How to extract a Teradata .TPT file with UTF-8 encoding

We are currently extracting several Teradata .TPT files that we will upload to AWS S3, however the files are coming with ANSI encode

I need them to come with encode UTF-8

Solution

You must specify the character set in your TPT script. At the top add:

USING CHARACTER SET UTF8

The tricky part is that UTF8 here has 3 bytes per character, so in your DEFINE SCHEMA you must triple the size of each field.

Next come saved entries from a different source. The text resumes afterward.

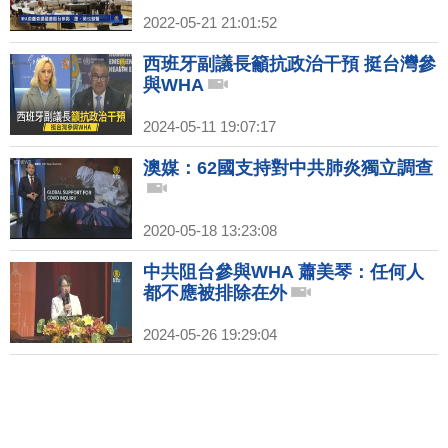
2022-05-21 21:01:52
西班牙副議長籲抗政治干預 挺台灣參
與WHA
2024-05-11 19:07:17
澳媒：62國支持對中共肺炎獨立調查
2020-05-18 13:23:08
中共阻台參與WHA 蕭美琴：任何人
都不應被排除在外
2024-05-26 19:29:04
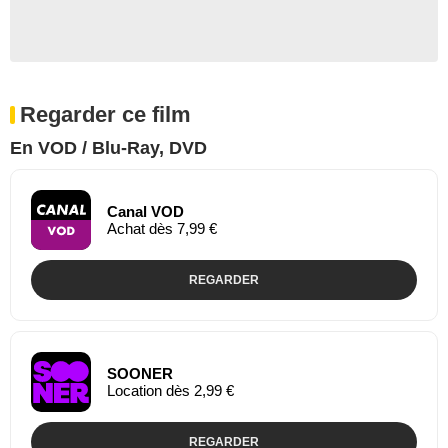
Regarder ce film
En VOD / Blu-Ray, DVD
Canal VOD
Achat dès 7,99 €
REGARDER
SOONER
Location dès 2,99 €
REGARDER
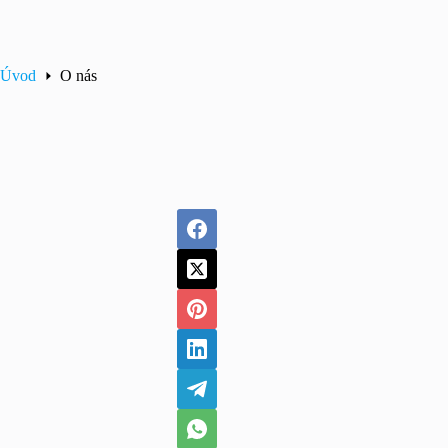
Úvod
O nás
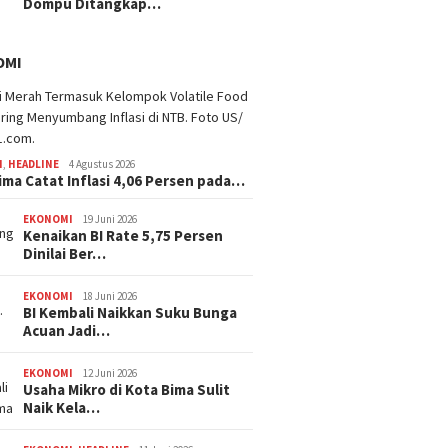
Dompu Ditangkap…
OMI
I
,
HEADLINE
4 Agustus 2026
ima Catat Inflasi 4,06 Persen pada…
EKONOMI
19 Juni 2026
Kenaikan BI Rate 5,75 Persen
Dinilai Ber…
EKONOMI
18 Juni 2026
BI Kembali Naikkan Suku Bunga
Acuan Jadi…
EKONOMI
12 Juni 2026
Usaha Mikro di Kota Bima Sulit
Naik Kela…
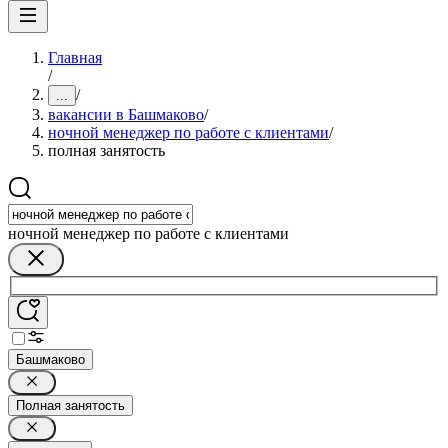
Главная
/
/
...
вакансии в Башмаково
/
ночной менеджер по работе с клиентами
/
полная занятость
ночной менеджер по работе с клиентами
Башмаково
Полная занятость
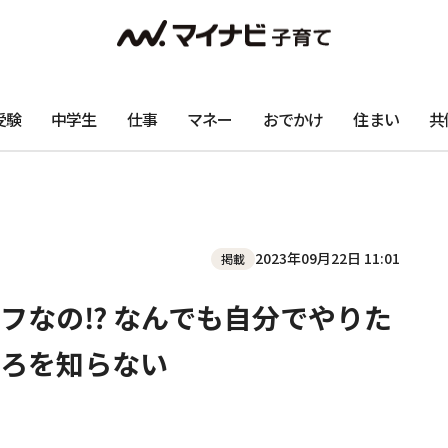
受験
中学生
仕事
マネー
おでかけ
住まい
共
2023年09月22日 11:01
掲載
フなの⁉︎ なんでも自分でやりた
ろを知らない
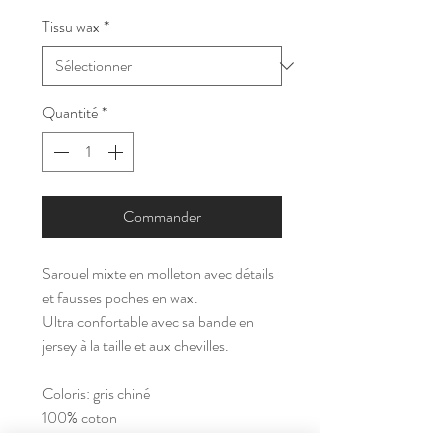
Tissu wax
*
Quantité
*
Commander
Sarouel mixte en molleton avec détails
et fausses poches en wax.
Ultra confortable avec sa bande en
jersey à la taille et aux chevilles.
Coloris: gris chiné
100% coton
Handmade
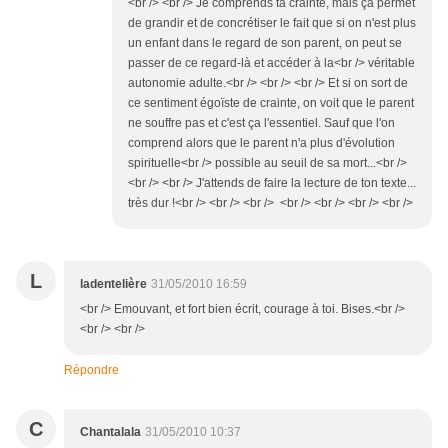
<br /> <br /> Je comprends ta crainte, mais ça permet
de grandir et de concrétiser le fait que si on n'est plus
un enfant dans le regard de son parent, on peut se
passer de ce regard-là et accéder à la<br /> véritable
autonomie adulte.<br /> <br /> <br /> Et si on sort de
ce sentiment égoïste de crainte, on voit que le parent
ne souffre pas et c'est ça l'essentiel. Sauf que l'on
comprend alors que le parent n'a plus d'évolution
spirituelle<br /> possible au seuil de sa mort...<br />
<br /> <br /> J'attends de faire la lecture de ton texte...
très dur !<br /> <br /> <br /> <br /> <br /> <br /> <br />
L
ladentelière
31/05/2010 16:59
<br /> Emouvant, et fort bien écrit, courage à toi. Bises.<br />
<br /> <br />
Répondre
C
Chantalala
31/05/2010 10:37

For example if your schema looks like:

   DEFINE SCHEMA s_some_export
    (
            status VARCHAR(20),
            userid VARCHAR(20),
            firstname VARCHAR(64),
    );

You'll have to triple the values to accommodate your UTF8 characters:

   DEFINE SCHEMA s_some_export
    (
            status VARCHAR(60),
            userid VARCHAR(60),
            firstname VARCHAR(192),
    );

Sometimes, because I'm lazy, I define my TPT with USING CHARACTER SET UTF16 so that I only need double each field size (the math is easier). BUT it means I have to convert it to UTF8 after extraction. In Linux this would just be iconv -f UTF-16LE -t UTF-8 myoutputfile.csv > myoutputfile.utf8.csv

Some caveats:

If your table's field is defined as CHAR and CHARACTER SET LATIN then you may run into column size issues with your schema. see here
Dates and Timestamps can get wierd as they don't need to be doubled so defining them as VARCHAR in your schema can get you into trouble. You may have to fuss around a bit here. My suggestion would be to change the view from which you are selecting the data for you TPT and CAST(yourdate AS VARCHAR(10)) as yourdate and then use VARCHAR(30) in your schema so you don't have to think about the field types while defining your schema. This means extra CPU overhead in your extraction, but unless you are running tight on resources I think it's worth it. I'm also very lazy that way and always happy to just get the damned TPT to extract data without much debugging.